Je me sentais coincé mais je lui devais une explication et que la meilleure était de lui dire les choses avec franchise. Elle s’arrêta en posant son parasol
- On peut s’installer ici, ça te va Titouan ?
- Oui bien sur Julie, on sera très bien, on a le temps avant que la mer remonte, on se mettra un peu plus haut s’il faut ! Répondais-je en posant à mon tour son panier et mon sac à dos
Elle restait debout face à moi, comme si elle attendait une réponse à sa question. Je baissais les yeux en lui avouant ce que j’avais ressenti le premier jour où je l’avais vu sur la plage et les autres matins jusqu’au jour où nous avions parlé avant de se baigner ensemble. Elle m’écoutait sans rien dire, curieuse, silencieuse jusqu’au moment où mon embarras devenait si gênant qu’elle reprit
- Tu sais Titouan, j’avais remarqué tes regards indiscrets par moment, mais je n’imaginais pas que tu pensais à moi au point de m’appeler ainsi, ça me donne la sensation d’être une proie que tu convoitais ! Résumait-elle d’une voix calme et ferme
Une fois encore je me sentais morveux comme un gamin surprit essayant de cacher des pensées inavouables
- Excusez-moi Julie, il n’y a rien de méchant dans ce propos mais pour tout vous dire, dès que je vous ai vu, j’ai ressenti une attirance, je vous ai trouvé belle, fascinante ... inaccessible, alors dans mon esprit vous étiez « la femme mure de la plage ». Je n’ai jamais pensé être indélicat j’ai beaucoup de respect pour vous mais vous occpuez mes pensées depuis ce jour
Elle m’écoutait attentive, on était debout l’un en face de l’autre, elle avait lâché mon bras depuis qu’on s’était arrêté. Elle semblait surprise, hésitante ne sachant comment interpréter ce que je lui avouais malgré un sourire retenu, son expression était un mélange de tendresse et d’étonnement, je la sentais émue tout comme je l’étais en maintenant son regard
Elle caressa ma joue sans rien ajouter et ouvrit ses bras en disant
- Viens dans mes bras Titouan, tu es trop touchant !

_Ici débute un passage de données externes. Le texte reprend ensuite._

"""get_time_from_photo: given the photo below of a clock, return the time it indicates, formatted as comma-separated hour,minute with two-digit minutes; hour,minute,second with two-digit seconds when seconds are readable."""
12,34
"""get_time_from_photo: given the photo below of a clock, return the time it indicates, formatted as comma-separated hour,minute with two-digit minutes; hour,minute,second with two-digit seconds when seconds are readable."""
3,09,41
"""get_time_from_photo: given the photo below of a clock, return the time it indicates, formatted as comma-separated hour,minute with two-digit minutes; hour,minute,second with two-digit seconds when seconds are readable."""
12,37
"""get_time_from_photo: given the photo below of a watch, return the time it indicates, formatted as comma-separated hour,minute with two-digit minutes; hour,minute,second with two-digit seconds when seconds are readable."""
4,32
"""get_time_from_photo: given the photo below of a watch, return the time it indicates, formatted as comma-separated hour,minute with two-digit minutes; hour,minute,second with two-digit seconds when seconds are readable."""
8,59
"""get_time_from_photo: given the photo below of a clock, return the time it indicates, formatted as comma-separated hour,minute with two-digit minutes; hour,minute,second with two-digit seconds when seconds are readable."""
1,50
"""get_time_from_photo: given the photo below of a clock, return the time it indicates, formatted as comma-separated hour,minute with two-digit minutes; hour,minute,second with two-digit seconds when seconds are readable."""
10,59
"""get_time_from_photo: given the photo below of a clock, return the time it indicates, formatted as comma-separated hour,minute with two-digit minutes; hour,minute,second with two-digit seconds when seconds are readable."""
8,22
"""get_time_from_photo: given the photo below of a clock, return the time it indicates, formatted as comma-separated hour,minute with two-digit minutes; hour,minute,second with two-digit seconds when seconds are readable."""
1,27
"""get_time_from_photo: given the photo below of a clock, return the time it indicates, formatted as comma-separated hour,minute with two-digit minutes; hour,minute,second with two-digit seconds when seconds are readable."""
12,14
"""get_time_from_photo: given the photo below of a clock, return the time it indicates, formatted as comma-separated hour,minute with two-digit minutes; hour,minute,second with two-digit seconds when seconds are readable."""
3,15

Je fis un pas en avant pour me serrer contre elle, ses bras se refermant sur moi, hésitant un instant j’entourais sa taille pour me serrer contre elle. Je sentais sa poitrine s’écraser sur mon torse et la chaleur de son corps m’envahissait d’un frisson. Je sentais mon coeur battre contre sa poitrine. Elle redressa sa tête vers moi et me couvrit de petits bécots sur le visage, pour finir par poser ses lèvres sur les miennes en m’entrainant dans un long baiser d’amour.
Ses lèvres s’entrouvraient sur les miennes, posant sa main sur l’arrière de mon crâne comme pour m’inviter dans un baiser d’une douceur enivrante. Je ne pouvais retenir l’effet qui venait durcir contre son ventre. Ce moment dura une éternité, je savais qu’il me resterait à jamais
Quand elle recula ses lèvres des miennes, elle garda un moment ma tête dans son cou en m’avouant qu’elle n’avait jamais eu un anniversaire aussi surprenant, aussi troublant, que c’était son anniversaire le plus agréable depuis bien des années. Elle chuchotait à mon oreille, j’étais aux anges et terriblement excité d’un désir interdit jusqu’alors.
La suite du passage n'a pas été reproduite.